Practical Effects of Kavanaugh’s Confirmation
But I can’t imagine that the Law and Order party really wants defense attorneys to start using Kavanaugh’s confirmation to cast doubt on cases involving a complainant who has been sexually assaulted but can only corroborate herself. It will be very tempting for a defense attorney to say “Ladies and gentlemen of the jury, the prosecutor has put on a case with no corroboration. Sure, the prosecutor says that the complainant corroborates herself, but 51 United States Senators, including your very own Senators, heard testimony from a woman arguing the same thing. And they said that that was not corroboration. In fact, they put that man on the Supreme Court! You can’t possibly convict this man on evidence that isn’t corroborated in any way!”

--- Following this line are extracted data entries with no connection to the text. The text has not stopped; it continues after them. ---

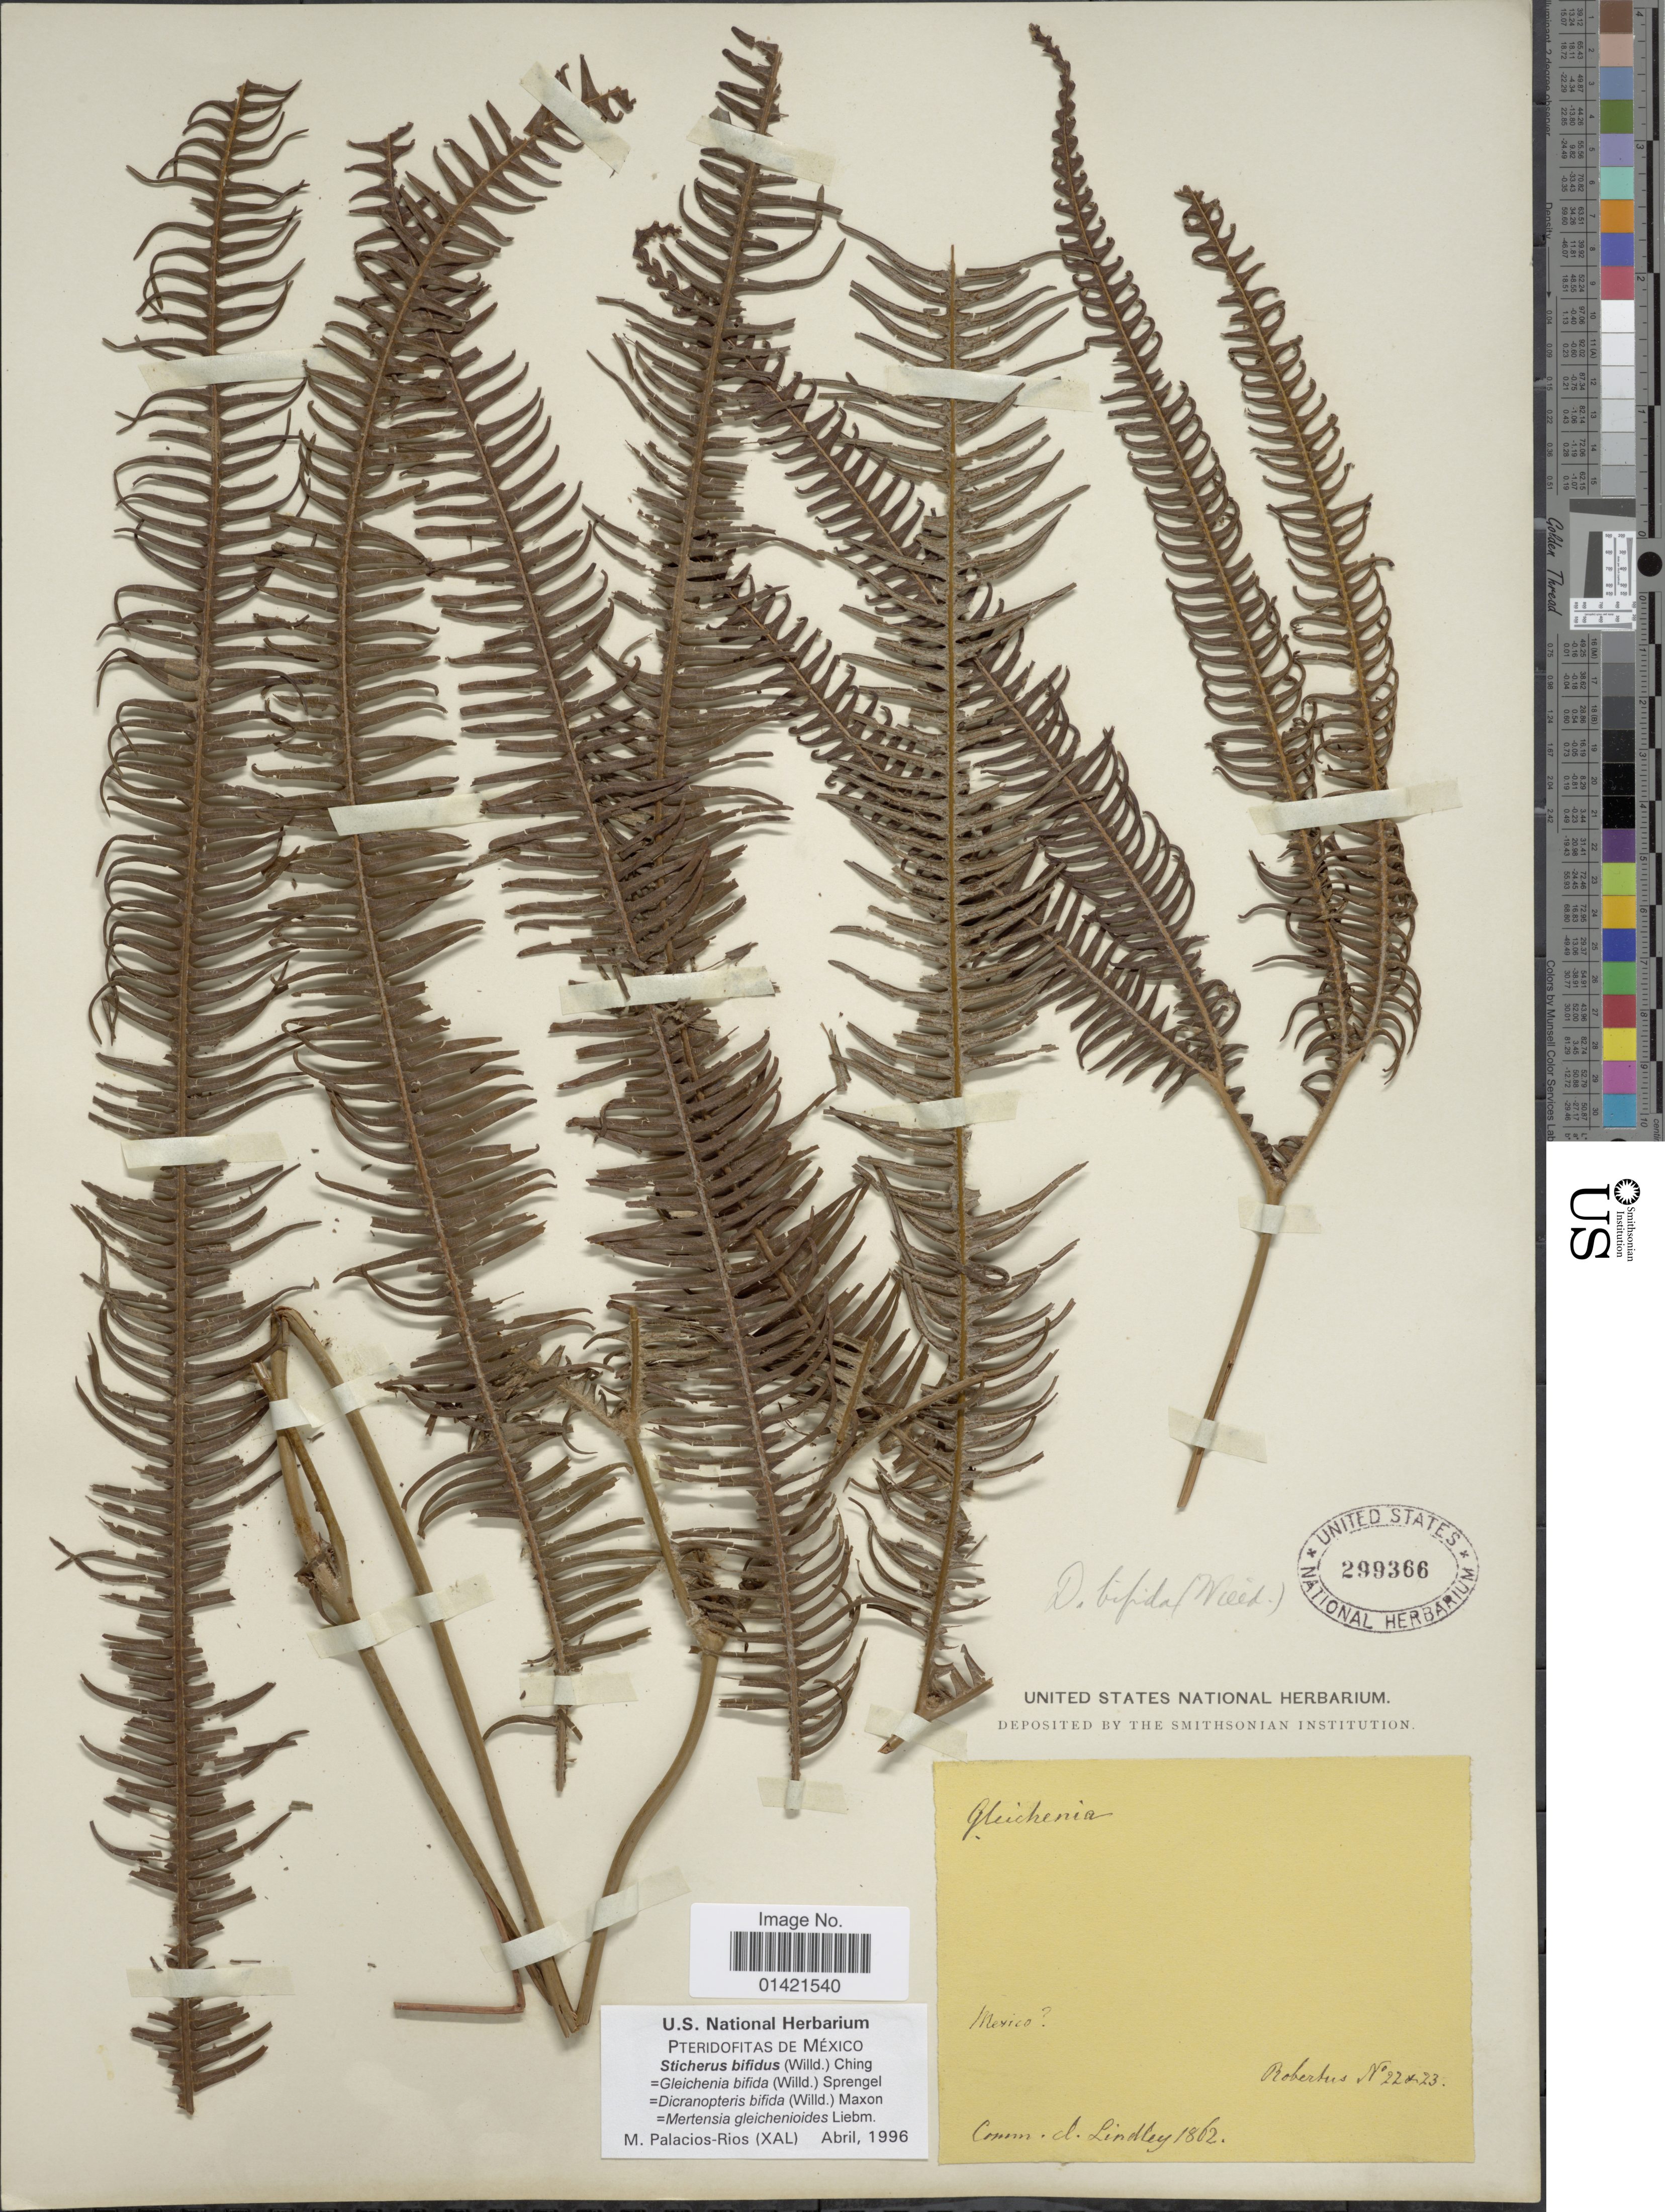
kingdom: Plantae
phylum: Tracheophyta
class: Polypodiopsida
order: Gleicheniales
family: Gleicheniaceae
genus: Sticherus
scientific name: Sticherus bifidus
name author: (Willd.) Ching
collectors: Robertus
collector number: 22/23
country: Mexico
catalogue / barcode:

I guarantee it will happen, and it might even be effective. In their zeal to get this guy on the Supreme Court (people say he’s smart, but is he?), they’ve corroded institutional respect for the Court and for law enforcement. Hell, Kavanaugh can’t plausibly rule on any case that gets to the Supreme Court involving this sort of fact pattern in any way other than saying that a complainant can’t self-corroborate or else he gives up the game. Either that, or he will have to recuse.
I guess they think it’s worth corroding the legitimacy of the Supreme Court as long as they own the libs.